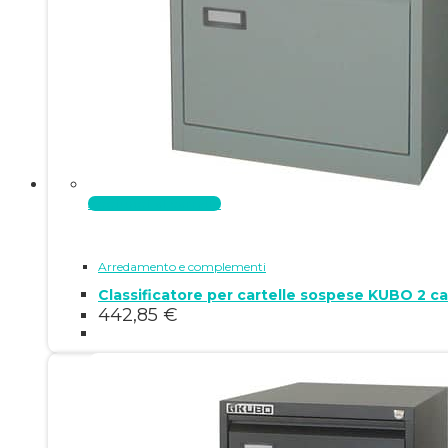
Aggiungi al carrello
Arredamento e complementi
Classificatore per cartelle sospese KUBO 2 c
442,85
€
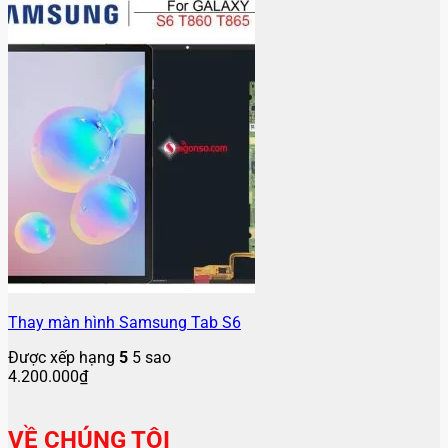
Thay màn hình Samsung Tab S6
Được xếp hạng
5
5 sao
4.200.000
₫
VỀ CHÚNG TÔI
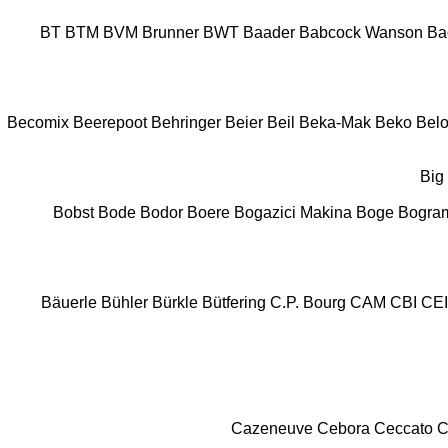
BT
BTM
BVM Brunner
BWT
Baader
Babcock Wanson
Ba
Becomix
Beerepoot
Behringer
Beier
Beil
Beka-Mak
Beko
Belo
Big
Bobst
Bode
Bodor
Boere
Bogazici Makina
Boge
Bogra
Bäuerle
Bühler
Bürkle
Bütfering
C.P. Bourg
CAM
CBI
CE
Cazeneuve
Cebora
Ceccato
C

-- -- --

__What to do__
Could you reproduce every line of text from the three items above, word for word and in the same order, leaving out the pictures?

__Final answer__
Aggiungi al carrello
Arredamento e complementi
Classificatore per cartelle sospese KUBO 2 c
442,85
€
Thay màn hình Samsung Tab S6
Được xếp hạng
5
5 sao
4.200.000
₫
VỀ CHÚNG TÔI
BT
BTM
BVM Brunner
BWT
Baader
Babcock Wanson
Ba
Becomix
Beerepoot
Behringer
Beier
Beil
Beka-Mak
Beko
Belo
Big
Bobst
Bode
Bodor
Boere
Bogazici Makina
Boge
Bogra
Bäuerle
Bühler
Bürkle
Bütfering
C.P. Bourg
CAM
CBI
CE
Cazeneuve
Cebora
Ceccato
C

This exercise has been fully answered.